Die Corona-Pandemie hat im Nordosten Indiens beispiellose Probleme verursacht. Bewegungen sind eingeschränkt, öffentliche Versammlungen verboten. Schulen, Hochschulen und öffentliche Einrichtungen sind geschlossen, und Online-Unterricht ist nicht möglich, da es keine funktionierende Internet-Infrastruktur gibt. Die Menschen sind nicht in der Lage, zur Arbeit zu gehen und ihren Lebensunterhalt zu verdienen, und viele haben nach der Schließung ihres Unternehmens den Arbeitsplatz verloren. Die Armen sind am stärksten betroffen. Viele unserer Schulen und Gemeinden sind nicht in der Lage, die Lehrer zu bezahlen, da die Schulen geschlossen sind und die Gebühren nicht eingezogen werden können.
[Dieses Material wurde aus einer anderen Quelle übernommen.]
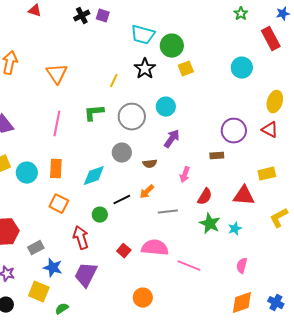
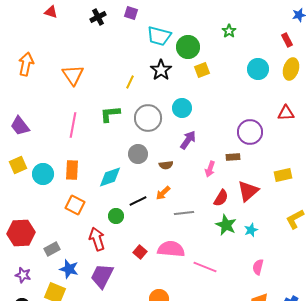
green star: (241, 14) -> (229, 31), moved
purple square: (103, 16) -> (131, 13), moved
red rectangle: (271, 39) -> (287, 40), size x0.6
yellow ellipse: (275, 102) -> (291, 69), moved
red triangle: (270, 130) -> (286, 113), moved, turned -30
pink arrow: (185, 175) -> (210, 169), moved
red triangle: (244, 196) -> (248, 191), moved, turned -45

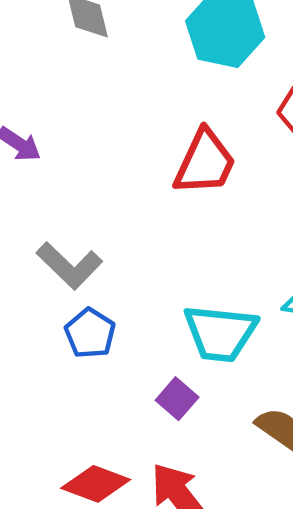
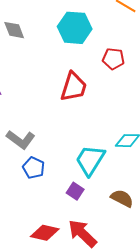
cyan trapezoid: (220, 333) -> (90, 160), turned 124

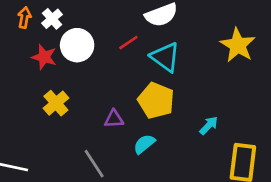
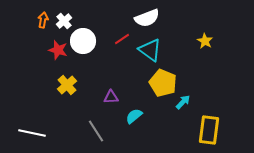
yellow star: (238, 45) -> (205, 41), size x0.6
yellow pentagon: (156, 100) -> (163, 83), moved

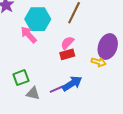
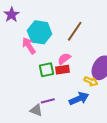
green square: (21, 78) -> (46, 70), moved
blue arrow: (72, 83) -> (79, 99), moved
gray triangle: (33, 93) -> (36, 110), moved

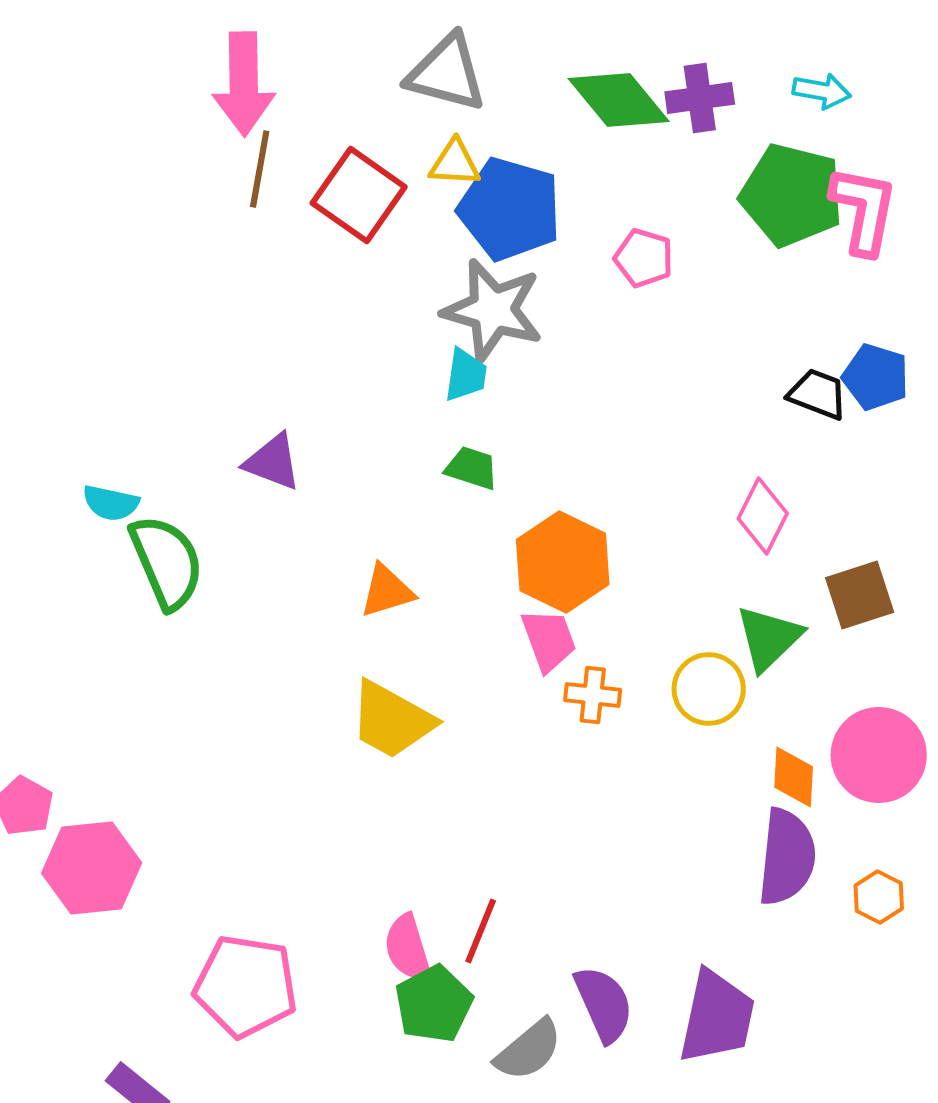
In dem Seminar, in dem ich arbeite, haben wir mehr als hundert junge Seminaristen, die in den letzten fünf Monaten aus Vorsichtsgründen den Campus nicht verlassen durften. Besucher durften unseren Campus nicht betreten. Durch die Einschränkung der Bewegungsfreiheit kommt es zu einer Verknappung und Verteuerung von lebensnotwendigen Lebensmitteln. Alles wird teurer und wir wissen nicht, wie wir die Krise finanziell überstehen können.

 

Welche weiteren Auswirkungen der Pandemie sind für Ihr Land in den nächsten Monaten zu erwarten?

Seit Beginn der Pandemie ist das öffentliche Leben vollständig zum Erliegen gekommen. Da der Lockdown das Leben schwer macht, hat die Regierung eine phasenweise Aufhebung der Ausgangssperre eingeleitet. Die Zahl der Infizierten nimmt jedoch ständig zu, und wir haben in den letzten Wochen jeden Tag über 50.000 bis 70.000 neue Fälle in Indien. Unsere Zukunft erscheint düster. Wir müssen uns auf das Schlimmste vorbereiten und wissen nicht, wie wir uns schützen können. Dabei wissen wir: Das Schlimmste steht uns noch bevor.

 

Welche Bedeutung hat der christliche Glaube in diesen Zeiten der Pandemie?

In dieser Zeit der Pandemie suchen viele Menschen Zuflucht im Glauben. Trotz der Ausgangssperre laden die Menschen immer noch Priester und Katecheten ein, um mit ihnen zu beten. Viele Priester nutzen digitale Medien, um die Gläubigen zu erreichen. Sie bieten Online-Retreats an, tauschen sich in sonntägliche Whatsapp-Gruppen aus, übertragen Gottesdienste über Facebook, Youtube Zoom etc. Für mich ist die Zeit der Pandemie aber auch eine Zeit der Erkenntnis. In dieser Zeit der Hilflosigkeit spüren wir neu, dass wir von Gott abhängig sind und die Hoffnung haben, dass Gott uns beschützen wird.

Foto: missio

Dr. Stanislaus Chiliankhup lebt in Nordost-Indien und lehrt am Oriens-Institut, einem Seminar für Theologen in Shillong.